Vegas Golden Knights' offensive shortfalls create questions for offseason

LAS VEGAS -- Another season that began with expectations of winning a Stanley Cup concluded with a bitter taste for the Vegas Golden Knights.

The surprising Montreal Canadiens, who finished the regular season 18th in the NHL with 59 points, won the best-of-seven series 4-2 to advance to the Stanley Cup Final for an NHL-best 35th time in franchise history.

The Golden Knights were playing in their third semifinal in four seasons of existence but lost in the same round for the second consecutive year -- and in nearly the same fashion.

"This is probably the best team that we're ever gonna play on," Vegas forward Reilly Smith said. "Our players just have to be better and I think we expect that from each and every one of us."

Vegas' stagnant offense scored just nine goals after winning the series opener against Montreal 4-1. Much like the Dallas Stars did in 2020 in the Edmonton bubble, the Canadiens' defense smothered a Golden Knights offense that ranked third during the regular season with 3.39 goals per game, averaged 3.07 in the first two rounds, then sputtered with 2.16 per contest against Montreal.

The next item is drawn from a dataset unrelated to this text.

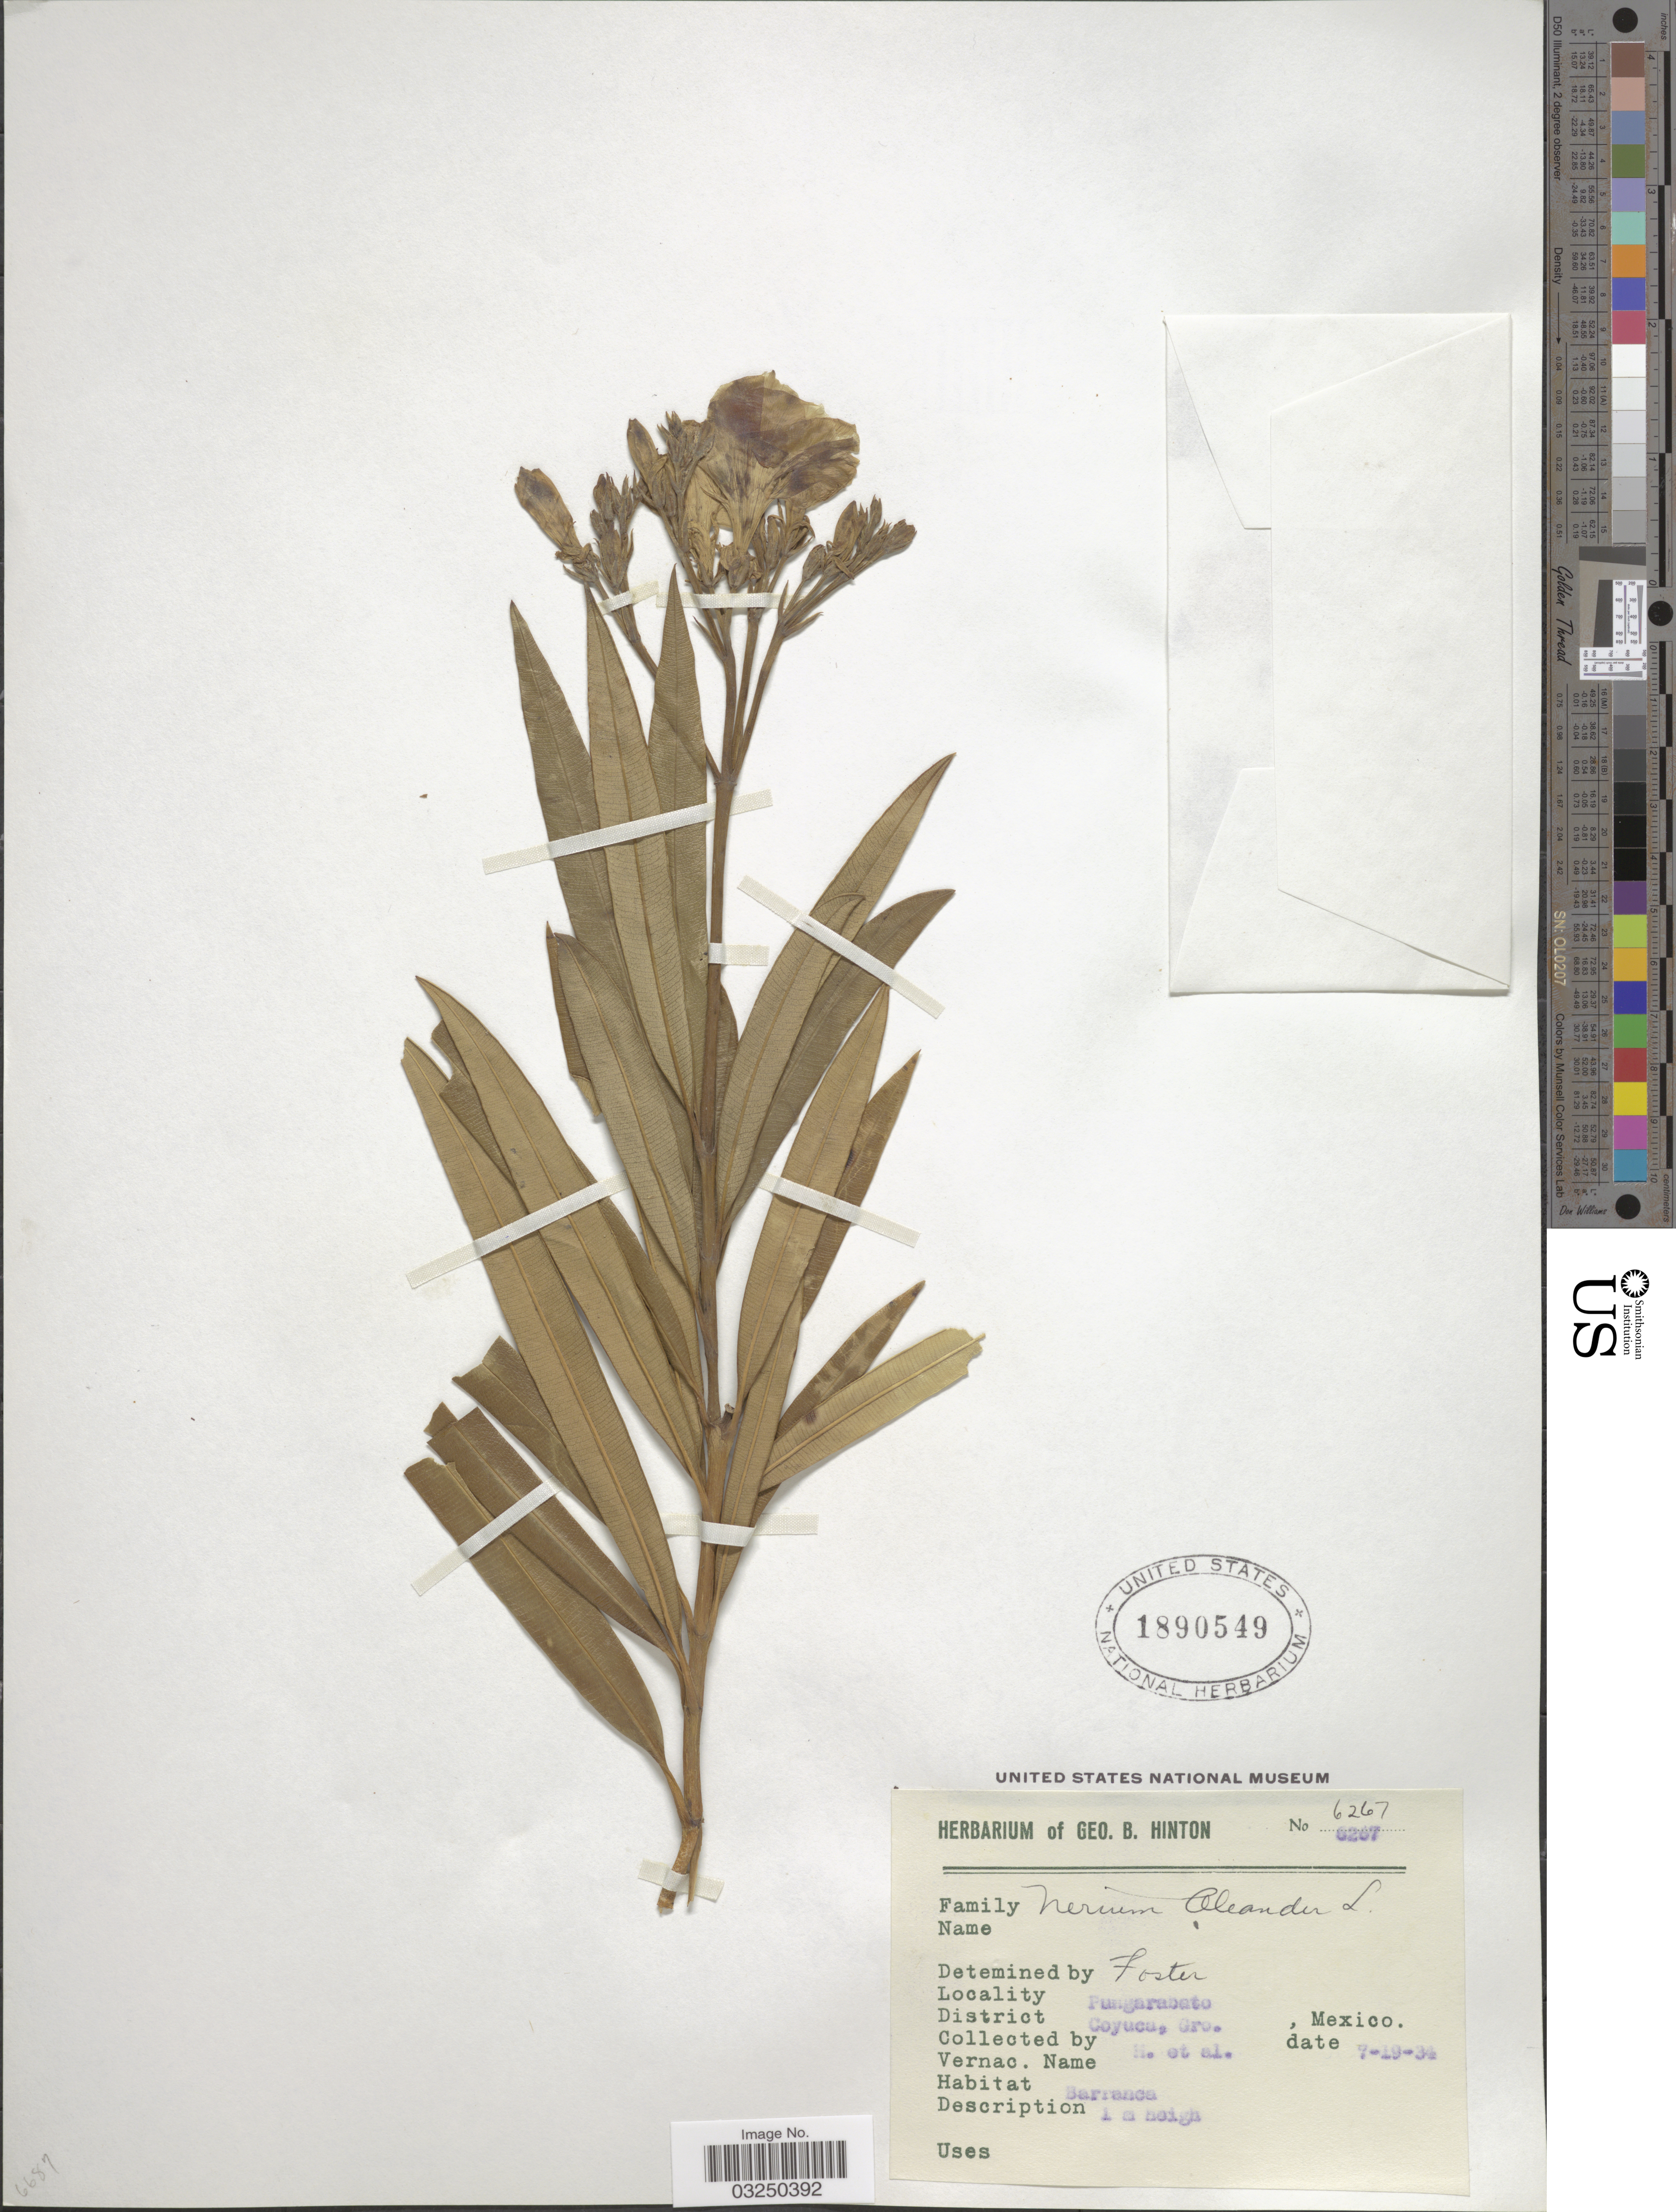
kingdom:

"I can praise them all I want, but ultimately it falls down on myself, and the top players on this team," said Vegas captain Mark Stone, who finished with no points and just seven shots in the series. "We had some guys produce night-in, night-out. But as far as myself, and a number of other guys, I mean I got skunked this series, that can't happen.

"I'm the captain of this team, the leader of this team. Take a lot of responsibility for what just occurred."

Stone finished the postseason with just eight points (five goals, three assists) and went without a point over the final seven games of the playoffs.

But as coach Peter DeBoer inferred shortly after Thursday's game, Stone isn't the only one to blame.

Vegas' forwards accounted for only four of the 13 goals scored in six games against Montreal.

Goaltender Marc-Andre Fleury's mishandling of the puck with less than two minutes left in Game 3 with the Golden Knights leading 2-1 led to a game-tying goal and the Canadiens eventually winning in overtime.

The power play, or lack thereof, went 0-for-17 in the series, and finished 4-for-43 in the postseason.

"I think everybody's got to look in the mirror, obviously coaches included," DeBoer said. "I think everything is on the table. We gotta look at everything. We've gotta look at what we can do different from a coaching perspective, we've gotta look at our personnel. I think everything is on the table."

No offense

Vegas' offensive drought was not indicative of a roster that was built to score goals by dominating in the offensive zone. DeBoer might find himself playing with a new deck dealt by team president George McPhee and general manager Kelly McCrimmon if they decide to shop any of their top nine forwards and possibly enter the Jack Eichel sweepstakes.

Power outage

Vegas' power play was bad during the regular season, ranking 22nd with a 17.8% conversion rate. It was abysmal in the postseason, ranking last at 9.3%. It has to be one of the first things DeBoer addresses in the offseason.

Wilted flower

Last summer's failed attempt to move Fleury and his $7 million-per-year contract turned out to be a good thing, as the 36-year-old turned in a Vezina Trophy-worthy season. But moving forward, with a younger and capable Robin Lehner seemingly in place to take over, Fleury's salary could help strengthen the Golden Knights' center depth, something they showed a need for down the stretch.

Glass ceiling

Cody Glass, the first-ever draft selection in Golden Knights franchise history, played in one game during the postseason after appearing in 27 during the regular season. Glass was taken sixth overall in the 2017 draft, seven selections higher than Nick Suzuki, whom Vegas took 13th and who was part of the deal that brought in Max Pacioretty and who shined for the Canadiens in the semifinals. But Glass didn't appear to be part of DeBoer's system and could also be packaged into a deal to land a more established center.

Free agents

Defenseman Alec Martinez and forwards Tomas Nosek and Mattias Janmark are unrestricted free agents. The Golden Knights acquired Janmark in a trade this year. Martinez will be the tricky option, considering other teams will likely target him with attractive offers, while Nosek and Janmark could be skating elsewhere next season.